Yvain Bruned

Early life and education: 

Yvain grew up in France and so, naturally, went through the French education system. As he himself noted, it’s very different to most other systems in that rather than going straight to university, stronger students attend preparatory classes for two years. At these, they undergo rigorous training to participate in the national competition, the Concours Ecoles d'Ingénieurs, after which they select which university they would like to attend. 

This is the route Yvain took, choosing to complete a degree in mathematics and computer science. However, in his third year he switched to studying mathematics solely as he found that he was more attracted to it, although he still appreciates having done computer science as it helped to impart upon him knowledge of programming languages.

One of the things he remarked upon that benefits the Scottish higher education system in particular, is being able to choose courses outside of your main degree program. Having studied some humanities subjects, such as Greek, Latin and French Literature at school, he sees the benefit in being able to pursue those avenues further whilst still doing a different degree. However, a major benefit to the path that he took was that he obtained a paid scholarship which covered his entire degree!
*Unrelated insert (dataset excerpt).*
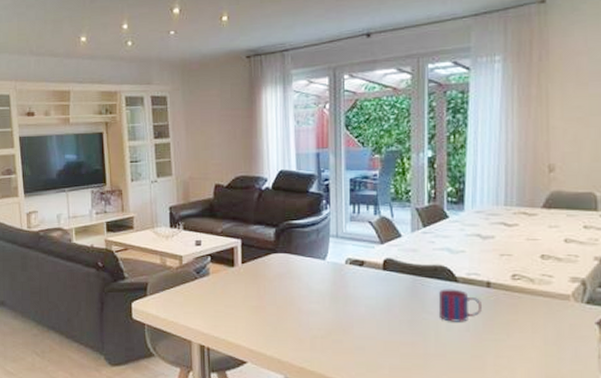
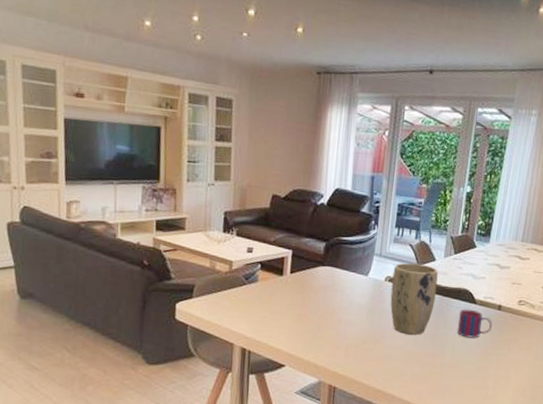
plant pot: none [353,242,407,322] -> present [390,262,438,335]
During his undergraduate studies, Yvain was strongly encouraged to go abroad for an internship. He developed an idea to combine his interest in stochastics with differential equations, one that eventually saw him under the tutelage of Martin Hairer of (at the time) the University of Warwick. He found Hairer (who has, since Yvain’s internship, been awarded both the Fields Medal in 2014 and the Breakthrough Prize in 2020) to be highly inspiring, and they worked on a small project together.  After completing his undergraduate degree Yvain completed an MSc in probability and stochastics, and then went on to do a PhD in the same vein in Paris. 

PhD years: 

In his first year, Yvain found that he could already understand all the material presented to him, but he couldn’t see a way to actually come up with something new himself. He likens it to reading a novel that you greatly enjoy: you can understand all the literary techniques the author uses, but that alone doesn’t allow you to write something of similar quality- insight and innovation are required. Ultimately, Yvain found it hard to identify where he could actually contribute. From there it took a long time for him to come up with an original idea that could be pursued further, which should be a, somewhat comforting thought to a student faced with their first research task: it does and should take time to figure out something new.  

Research: 

After completing his PhD, Yvain spent time as a postdoc under the aforementioned Martin Hairer, with the aim of systematically solving a large class of equations derived from physics. Initially he intended to stick to his own field, however an opportunity presented itself to collaborate on a paper in numerical analysis. To do this, he needed to translate his techniques intended for the field of stochastics into a different context. What they were working on was fairly abstract (approximations to solutions of dispersive equations, to be exact), but his collaborator was very skilled at creating simulations to apply what they had found to more tangible situations. This showed him a “different direction” to what he had previously been considering career wise and that contributing to other branches of mathematics was possible. He recommends, as much as it’s nice to have a plan, keeping an open mind, as a chance meeting at a conference, or even perhaps the idea of a student, can set you working on something you would never expect.  

Teaching or research? 

Yvain says that research is his main focus, but teaching has its own benefits. For example, when teaching less-advanced courses he can present them in more interesting and intuitive manners due to his greater experience and knowledge. However, in having to explain concepts and ideas to students just starting out in their degrees he has to be much more careful and thorough than when teaching students more familiar with the subject matter; this reinforces his own knowledge and improves his teaching ability.

He also finds teaching the latter year’s students interesting, as due to their more advanced knowledge he can go further and even explain some of his own research. This can be beneficial for reaffirming his ideas and even potentially seeing a new perspective on them through the students he teaches.